● Work item: In your copy, drop the images and return each record exactly as it stands.

START Material provided

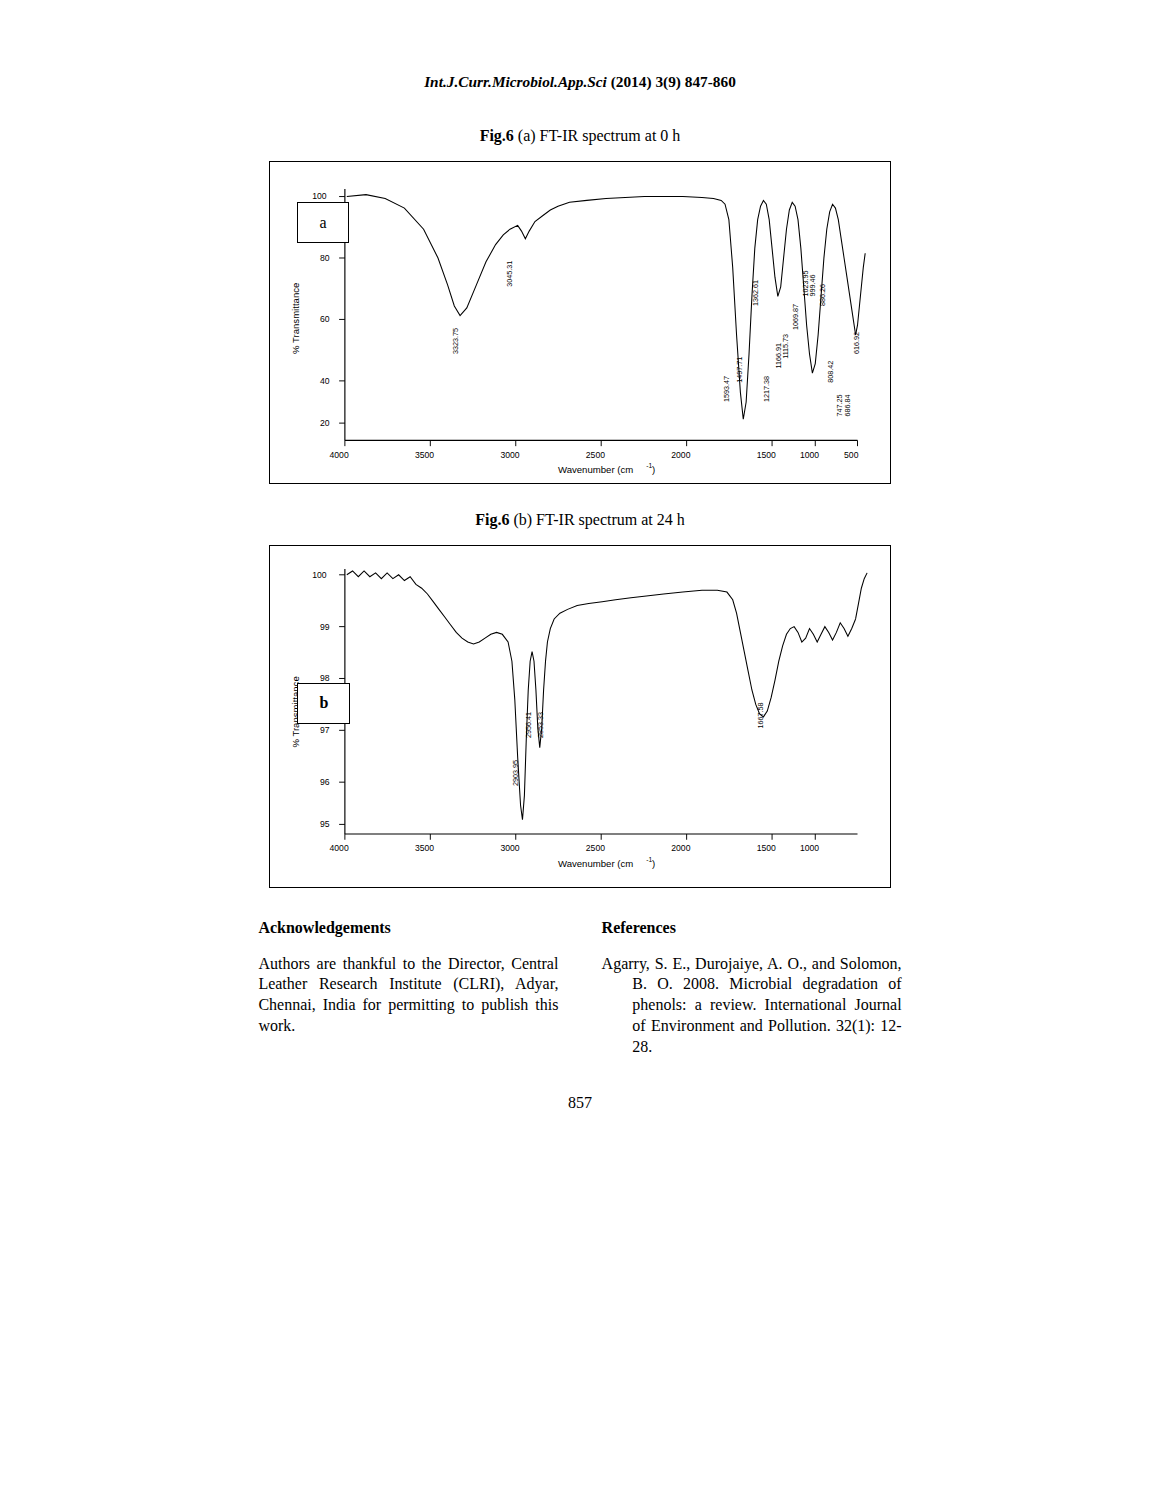Int.J.Curr.Microbiol.App.Sci (2014) 3(9) 847-860
Fig.6 (a) FT-IR spectrum at 0 h
a
100 80 60 40 20 % Transmittance 4000 3500 3000 2500 2000 1500 1000 500 Wavenumber (cm -1 ) 3323.75 3045.31 1593.47 1497.71 1362.61 1217.38 1166.91 1115.73 1069.87 1023.95 999.46 886.26 808.42 747.25 686.84 616.92
Fig.6 (b) FT-IR spectrum at 24 h
b
100 99 98 97 96 95 % Transmittance 4000 3500 3000 2500 2000 1500 1000 Wavenumber (cm -1 ) 2903.95 2956.41 2853.33 1667.58
Acknowledgements
Authors are thankful to the Director, Central Leather Research Institute (CLRI), Adyar, Chennai, India for permitting to publish this work.
References
Agarry, S. E., Durojaiye, A. O., and Solomon, B. O. 2008. Microbial degradation of phenols: a review. International Journal of Environment and Pollution. 32(1): 12-28.
857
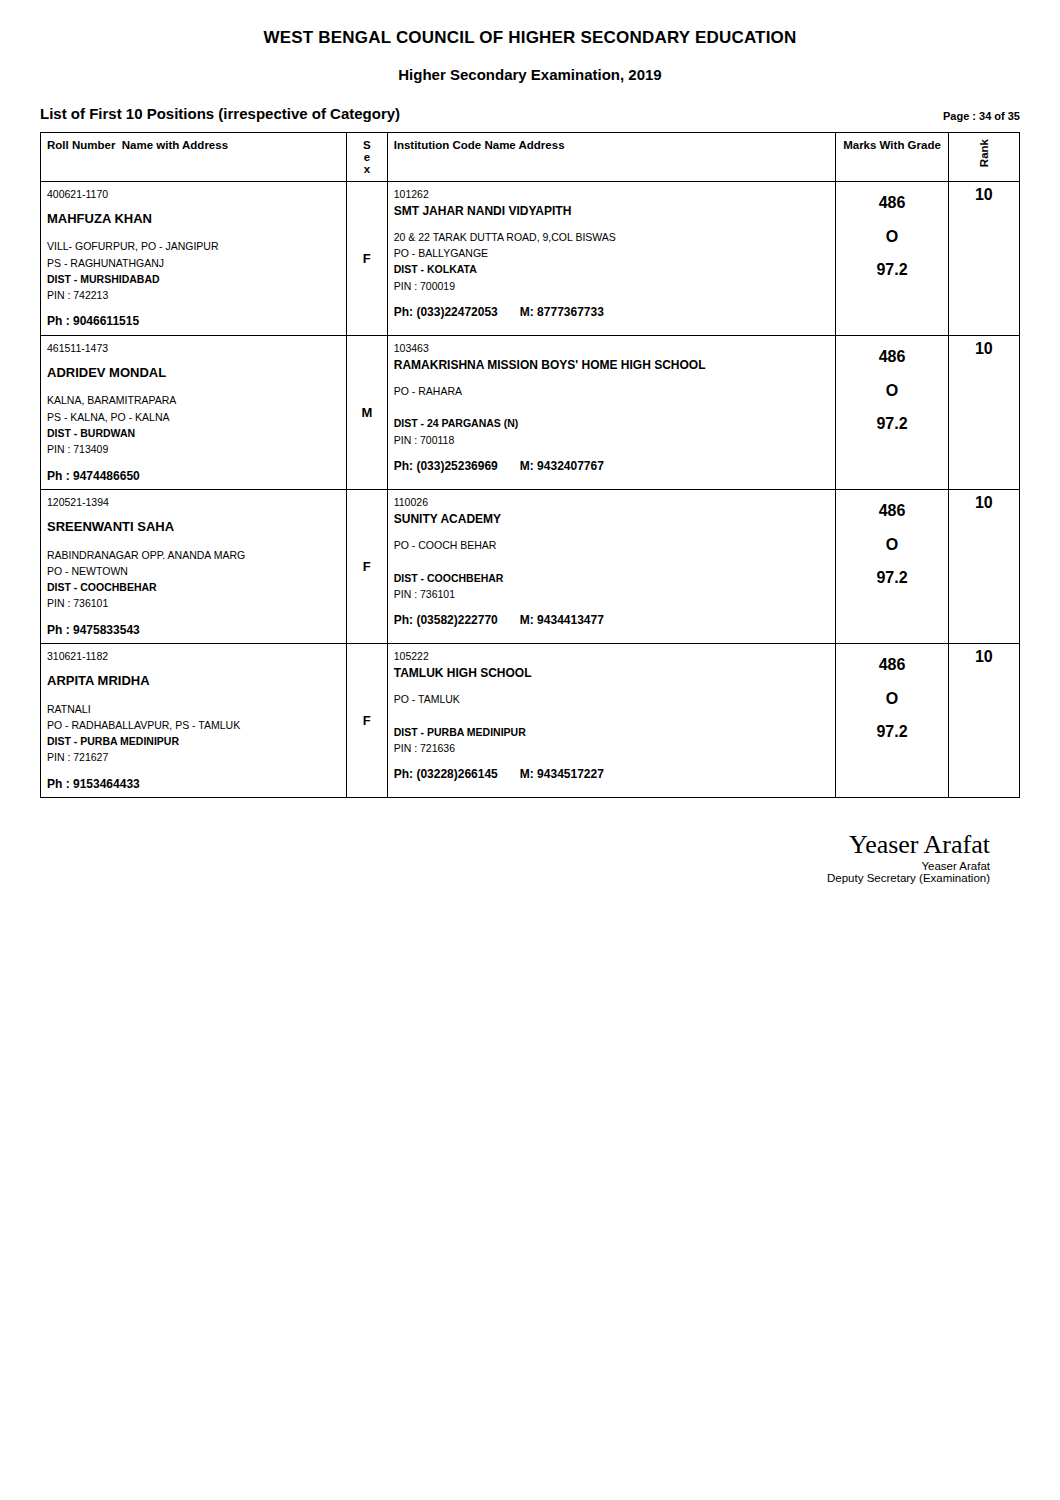WEST BENGAL COUNCIL OF HIGHER SECONDARY EDUCATION
Higher Secondary Examination, 2019
List of First 10 Positions (irrespective of Category)
Page : 34 of 35
| Roll Number Name with Address | S e x | Institution Code Name Address | Marks With Grade | Rank |
| --- | --- | --- | --- | --- |
| 400621-1170 MAHFUZA KHAN VILL- GOFURPUR, PO - JANGIPUR PS - RAGHUNATHGANJ DIST - MURSHIDABAD PIN : 742213 Ph : 9046611515 | F | 101262 SMT JAHAR NANDI VIDYAPITH 20 & 22 TARAK DUTTA ROAD, 9,COL BISWAS PO - BALLYGANGE DIST - KOLKATA PIN : 700019 Ph: (033)22472053 M: 8777367733 | 486 O 97.2 | 10 |
| 461511-1473 ADRIDEV MONDAL KALNA, BARAMITRAPARA PS - KALNA, PO - KALNA DIST - BURDWAN PIN : 713409 Ph : 9474486650 | M | 103463 RAMAKRISHNA MISSION BOYS' HOME HIGH SCHOOL PO - RAHARA DIST - 24 PARGANAS (N) PIN : 700118 Ph: (033)25236969 M: 9432407767 | 486 O 97.2 | 10 |
| 120521-1394 SREENWANTI SAHA RABINDRANAGAR OPP. ANANDA MARG PO - NEWTOWN DIST - COOCHBEHAR PIN : 736101 Ph : 9475833543 | F | 110026 SUNITY ACADEMY PO - COOCH BEHAR DIST - COOCHBEHAR PIN : 736101 Ph: (03582)222770 M: 9434413477 | 486 O 97.2 | 10 |
| 310621-1182 ARPITA MRIDHA RATNALI PO - RADHABALLAVPUR, PS - TAMLUK DIST - PURBA MEDINIPUR PIN : 721627 Ph : 9153464433 | F | 105222 TAMLUK HIGH SCHOOL PO - TAMLUK DIST - PURBA MEDINIPUR PIN : 721636 Ph: (03228)266145 M: 9434517227 | 486 O 97.2 | 10 |
Yeaser Arafat
Yeaser Arafat
Deputy Secretary (Examination)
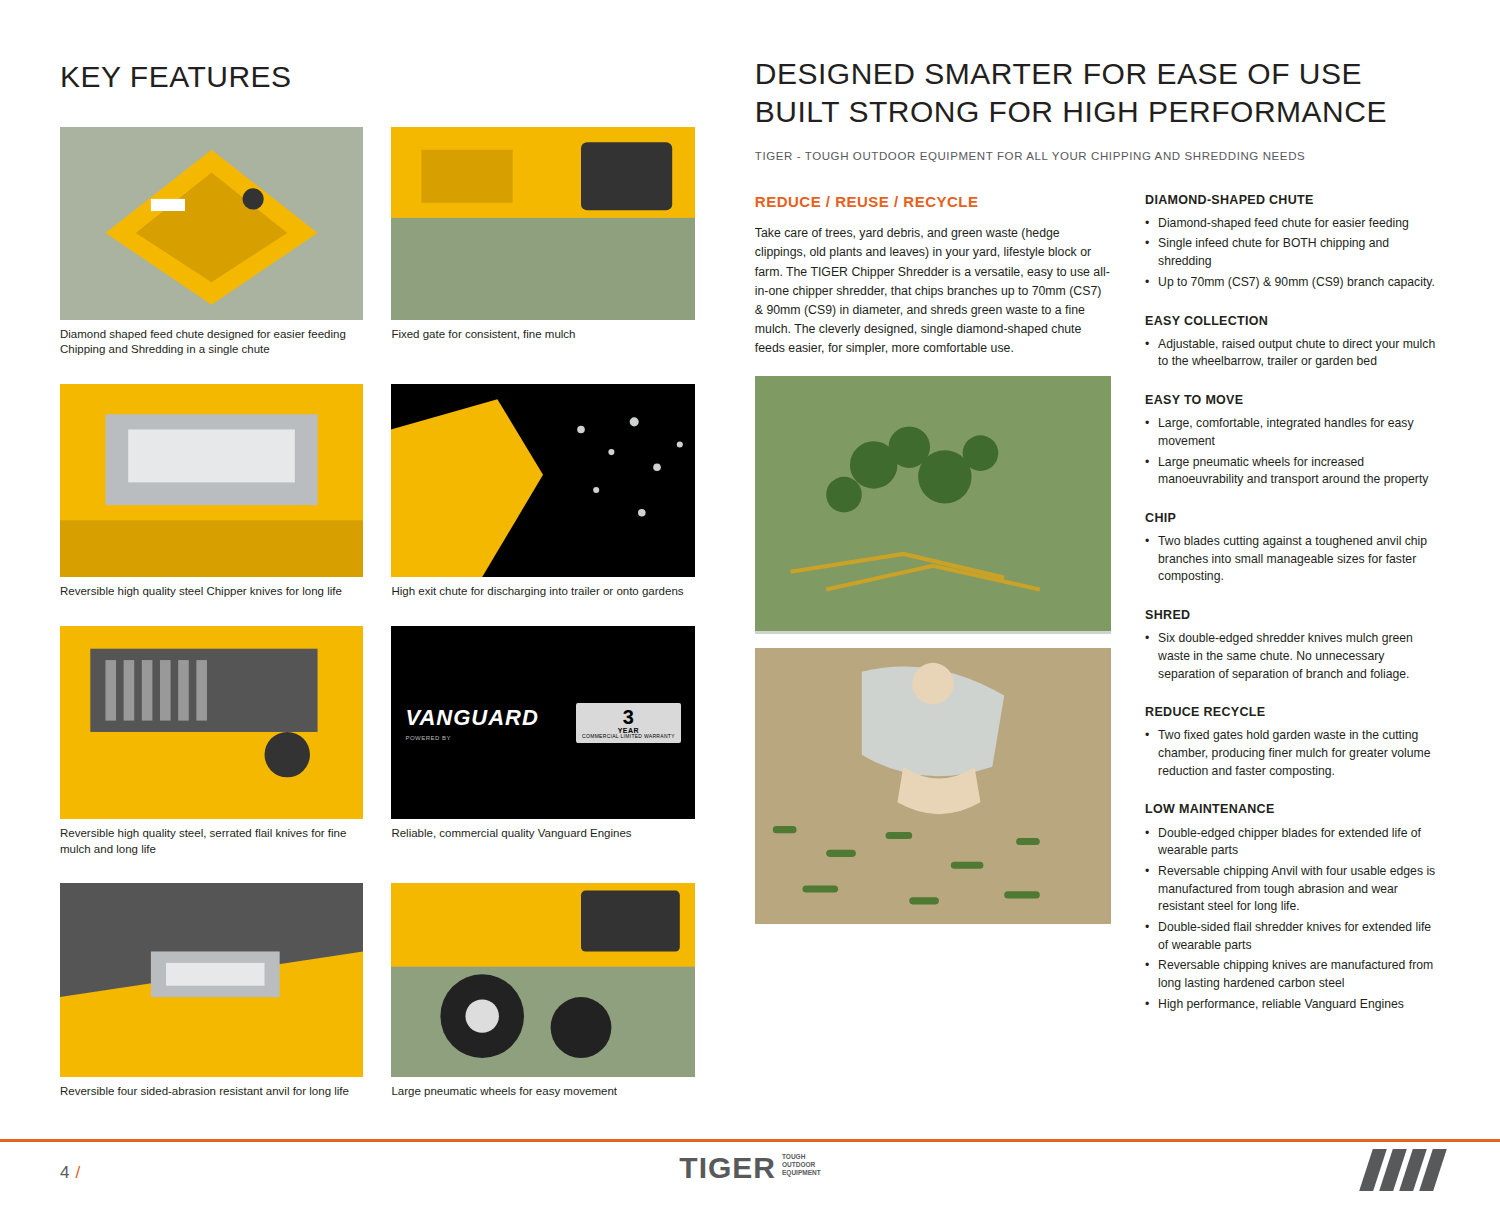Key Features
Diamond shaped feed chute designed for easier feeding
Chipping and Shredding in a single chute
Fixed gate for consistent, fine mulch
Reversible high quality steel Chipper knives for long life
High exit chute for discharging into trailer or onto gardens
Reversible high quality steel, serrated flail knives for fine mulch and long life
VANGUARDPOWERED BY
3
YEAR
COMMERCIAL LIMITED WARRANTY
Reliable, commercial quality Vanguard Engines
Reversible four sided-abrasion resistant anvil for long life
Large pneumatic wheels for easy movement
Designed smarter for ease of use
Built strong for high performance
Tiger - Tough outdoor equipment for all your chipping and shredding needs
Reduce / Reuse / Recycle
Take care of trees, yard debris, and green waste (hedge clippings, old plants and leaves) in your yard, lifestyle block or farm. The TIGER Chipper Shredder is a versatile, easy to use all-in-one chipper shredder, that chips branches up to 70mm (CS7) & 90mm (CS9) in diameter, and shreds green waste to a fine mulch. The cleverly designed, single diamond-shaped chute feeds easier, for simpler, more comfortable use.
Diamond-shaped chute
Diamond-shaped feed chute for easier feeding
Single infeed chute for BOTH chipping and shredding
Up to 70mm (CS7) & 90mm (CS9) branch capacity.
Easy collection
Adjustable, raised output chute to direct your mulch to the wheelbarrow, trailer or garden bed
Easy to move
Large, comfortable, integrated handles for easy movement
Large pneumatic wheels for increased manoeuvrability and transport around the property
Chip
Two blades cutting against a toughened anvil chip branches into small manageable sizes for faster composting.
Shred
Six double-edged shredder knives mulch green waste in the same chute. No unnecessary separation of separation of branch and foliage.
Reduce recycle
Two fixed gates hold garden waste in the cutting chamber, producing finer mulch for greater volume reduction and faster composting.
Low maintenance
Double-edged chipper blades for extended life of wearable parts
Reversable chipping Anvil with four usable edges is manufactured from tough abrasion and wear resistant steel for long life.
Double-sided flail shredder knives for extended life of wearable parts
Reversable chipping knives are manufactured from long lasting hardened carbon steel
High performance, reliable Vanguard Engines
4/
TIGER
Tough
Outdoor
Equipment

END Material provided

● Solution to this task:
Int.J.Curr.Microbiol.App.Sci (2014) 3(9) 847-860
Fig.6 (a) FT-IR spectrum at 0 h
a
100 80 60 40 20 % Transmittance 4000 3500 3000 2500 2000 1500 1000 500 Wavenumber (cm -1 ) 3323.75 3045.31 1593.47 1497.71 1362.61 1217.38 1166.91 1115.73 1069.87 1023.95 999.46 886.26 808.42 747.25 686.84 616.92
Fig.6 (b) FT-IR spectrum at 24 h
b
100 99 98 97 96 95 % Transmittance 4000 3500 3000 2500 2000 1500 1000 Wavenumber (cm -1 ) 2903.95 2956.41 2853.33 1667.58
Acknowledgements
Authors are thankful to the Director, Central Leather Research Institute (CLRI), Adyar, Chennai, India for permitting to publish this work.
References
Agarry, S. E., Durojaiye, A. O., and Solomon, B. O. 2008. Microbial degradation of phenols: a review. International Journal of Environment and Pollution. 32(1): 12-28.
857
WEST BENGAL COUNCIL OF HIGHER SECONDARY EDUCATION
Higher Secondary Examination, 2019
List of First 10 Positions (irrespective of Category)
Page : 34 of 35
| Roll Number Name with Address | S e x | Institution Code Name Address | Marks With Grade | Rank |
| --- | --- | --- | --- | --- |
| 400621-1170 MAHFUZA KHAN VILL- GOFURPUR, PO - JANGIPUR PS - RAGHUNATHGANJ DIST - MURSHIDABAD PIN : 742213 Ph : 9046611515 | F | 101262 SMT JAHAR NANDI VIDYAPITH 20 & 22 TARAK DUTTA ROAD, 9,COL BISWAS PO - BALLYGANGE DIST - KOLKATA PIN : 700019 Ph: (033)22472053 M: 8777367733 | 486 O 97.2 | 10 |
| 461511-1473 ADRIDEV MONDAL KALNA, BARAMITRAPARA PS - KALNA, PO - KALNA DIST - BURDWAN PIN : 713409 Ph : 9474486650 | M | 103463 RAMAKRISHNA MISSION BOYS' HOME HIGH SCHOOL PO - RAHARA DIST - 24 PARGANAS (N) PIN : 700118 Ph: (033)25236969 M: 9432407767 | 486 O 97.2 | 10 |
| 120521-1394 SREENWANTI SAHA RABINDRANAGAR OPP. ANANDA MARG PO - NEWTOWN DIST - COOCHBEHAR PIN : 736101 Ph : 9475833543 | F | 110026 SUNITY ACADEMY PO - COOCH BEHAR DIST - COOCHBEHAR PIN : 736101 Ph: (03582)222770 M: 9434413477 | 486 O 97.2 | 10 |
| 310621-1182 ARPITA MRIDHA RATNALI PO - RADHABALLAVPUR, PS - TAMLUK DIST - PURBA MEDINIPUR PIN : 721627 Ph : 9153464433 | F | 105222 TAMLUK HIGH SCHOOL PO - TAMLUK DIST - PURBA MEDINIPUR PIN : 721636 Ph: (03228)266145 M: 9434517227 | 486 O 97.2 | 10 |
Yeaser Arafat
Yeaser Arafat
Deputy Secretary (Examination)
Key Features
Diamond shaped feed chute designed for easier feeding
Chipping and Shredding in a single chute
Fixed gate for consistent, fine mulch
Reversible high quality steel Chipper knives for long life
High exit chute for discharging into trailer or onto gardens
Reversible high quality steel, serrated flail knives for fine mulch and long life
VANGUARDPOWERED BY
3
YEAR
COMMERCIAL LIMITED WARRANTY
Reliable, commercial quality Vanguard Engines
Reversible four sided-abrasion resistant anvil for long life
Large pneumatic wheels for easy movement
Designed smarter for ease of use
Built strong for high performance
Tiger - Tough outdoor equipment for all your chipping and shredding needs
Reduce / Reuse / Recycle
Take care of trees, yard debris, and green waste (hedge clippings, old plants and leaves) in your yard, lifestyle block or farm. The TIGER Chipper Shredder is a versatile, easy to use all-in-one chipper shredder, that chips branches up to 70mm (CS7) & 90mm (CS9) in diameter, and shreds green waste to a fine mulch. The cleverly designed, single diamond-shaped chute feeds easier, for simpler, more comfortable use.
Diamond-shaped chute
Diamond-shaped feed chute for easier feeding
Single infeed chute for BOTH chipping and shredding
Up to 70mm (CS7) & 90mm (CS9) branch capacity.
Easy collection
Adjustable, raised output chute to direct your mulch to the wheelbarrow, trailer or garden bed
Easy to move
Large, comfortable, integrated handles for easy movement
Large pneumatic wheels for increased manoeuvrability and transport around the property
Chip
Two blades cutting against a toughened anvil chip branches into small manageable sizes for faster composting.
Shred
Six double-edged shredder knives mulch green waste in the same chute. No unnecessary separation of separation of branch and foliage.
Reduce recycle
Two fixed gates hold garden waste in the cutting chamber, producing finer mulch for greater volume reduction and faster composting.
Low maintenance
Double-edged chipper blades for extended life of wearable parts
Reversable chipping Anvil with four usable edges is manufactured from tough abrasion and wear resistant steel for long life.
Double-sided flail shredder knives for extended life of wearable parts
Reversable chipping knives are manufactured from long lasting hardened carbon steel
High performance, reliable Vanguard Engines
4/
TIGER
Tough
Outdoor
Equipment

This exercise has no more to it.